A 7-billion parameter model, quantized to 4-bit, fits in approximately 4 GB — within reach of most modern laptops and smartphones. This matters in a country where cloud computing costs are prohibitive for many potential users.

Evaluation

Standard NLP benchmarks (GLUE, SuperGLUE, MMLU) are English-centric and culturally specific. Evaluating a Philippine language model requires Philippine benchmarks:

  • Reading comprehension in Filipino and major regional languages
  • Code-switching detection and generation
  • Legal text understanding (Philippine jurisprudence)
  • Historical text processing (Spanish-era and American-era documents)
  • Translation quality across Philippine language pairs

Building these benchmarks is itself a significant research contribution — and another opportunity for crowd-sourced community involvement.

Who Would Build This?

The realistic answer is: a coalition. No single institution has the linguistic coverage, the community relationships, and the technical capacity to do this alone. A viable consortium might include:

  • University of the Philippines (Diliman, Visayas, Mindanao) — linguistic expertise and fieldwork infrastructure
  • Komisyon sa Wikang Filipino — the national language commission, with a mandate to develop Philippine languages
  • DOST-ASTI — the Philippines’ advanced science and technology institute, with computing resources
  • SIL Philippines — extensive language documentation across minority languages
  • Community organizations — indigenous peoples’ organizations, cultural preservation groups, the Mangyan Heritage Center, the Tausug Heritage Foundation
  • Open-source contributors — Filipino developers and linguists in the diaspora and at home

The model is not a product built by a company. It is a commons built by a nation.

The Stakes

When a language has no representation in AI, its speakers are excluded from an increasing share of the world’s information infrastructure. They cannot search, cannot dictate, cannot translate, cannot interact with automated systems in their own language. They are forced into someone else’s tongue.

For the 28 Philippine languages classified as “in trouble” and the 11 classified as “dying,” the stakes are existential. A language model trained on a language helps keep that language alive — it creates tools, it generates text, it makes the language useful in digital contexts. It cannot replace living speakers, but it can extend the reach and utility of a language in ways that pure archival cannot.

The Philippines does not need another English language model. It needs infrastructure that treats 180 languages as an asset, not an inconvenience — and that trusts communities to lead the effort.

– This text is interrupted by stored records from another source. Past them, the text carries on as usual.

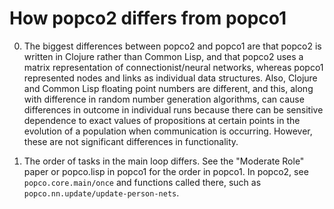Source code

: How popco2 differs from popco1
====

0. The biggest differences between popco2 and popco1 are that popco2 is
written in Clojure rather than Common Lisp, and that popco2 uses a
matrix representation of connectionist/neural networks, whereas popco1
represented nodes and links as individual data structures.  Also,
Clojure and Common Lisp floating point numbers are different, and
this, along with difference in random number generation algorithms,
can cause differences in outcome in individual runs because there can
be sensitive dependence to exact values of propositions at certain
points in the evolution of a population when communication is
occurring.  However, these are not significant differences in
functionality.

1. The order of tasks in the main loop differs.  See the "Moderate
   Role" paper or popco.lisp in popco1 for the order in popco1.  In
   popco2, see `popco.core.main/once` and functions called there, such
   as `popco.nn.update/update-person-nets`.
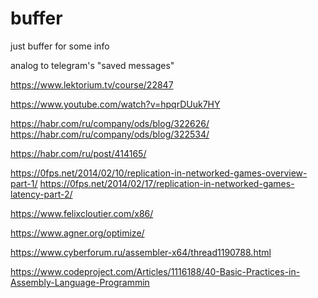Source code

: # buffer

just buffer for some info

analog to telegram's "saved messages"

https://www.lektorium.tv/course/22847

https://www.youtube.com/watch?v=hpqrDUuk7HY

https://habr.com/ru/company/ods/blog/322626/
https://habr.com/ru/company/ods/blog/322534/

https://habr.com/ru/post/414165/

https://0fps.net/2014/02/10/replication-in-networked-games-overview-part-1/
https://0fps.net/2014/02/17/replication-in-networked-games-latency-part-2/

https://www.felixcloutier.com/x86/

https://www.agner.org/optimize/

https://www.cyberforum.ru/assembler-x64/thread1190788.html

https://www.codeproject.com/Articles/1116188/40-Basic-Practices-in-Assembly-Language-Programmin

References: Ethnologue: Languages of the World, 27th ed., ed. David M. Eberhard, Gary F. Simons, and Charles D. Fennig (SIL International, 2024); Andrew Gonzalez, “The Language Planning Situation in the Philippines,” Journal of Multilingual and Multicultural Development 19:5 (1998); Komisyon sa Wikang Filipino, “Atlas of Philippine Languages” (2020). Technical: Taku Kudo and John Richardson, “SentencePiece: A Simple and Language Independent Subword Tokenizer,” EMNLP 2018; Tim Dettmers et al., “QLoRA: Efficient Finetuning of Quantized Language Models,” NeurIPS 2023; Corbin Foucart et al., “WebGPU — All of the Cores, None of the Canvas,” W3C Working Draft (2024); Pratik Joshi et al., “The State and Fate of Linguistic Diversity and Inclusion in the NLP World,” ACL 2020. Community models: Masakhane, “Participatory Research for Low-Resourced Machine Translation,” Findings of EMNLP 2020; AI4Bharat, “IndicNLP Suite,” ACL 2020; Mozilla Common Voice. Governance: CARE Principles for Indigenous Data Governance (Global Indigenous Data Alliance, 2019); Republic Act No. 10173, Data Privacy Act of 2012; United Nations Declaration on the Rights of Indigenous Peoples (2007), Article 13.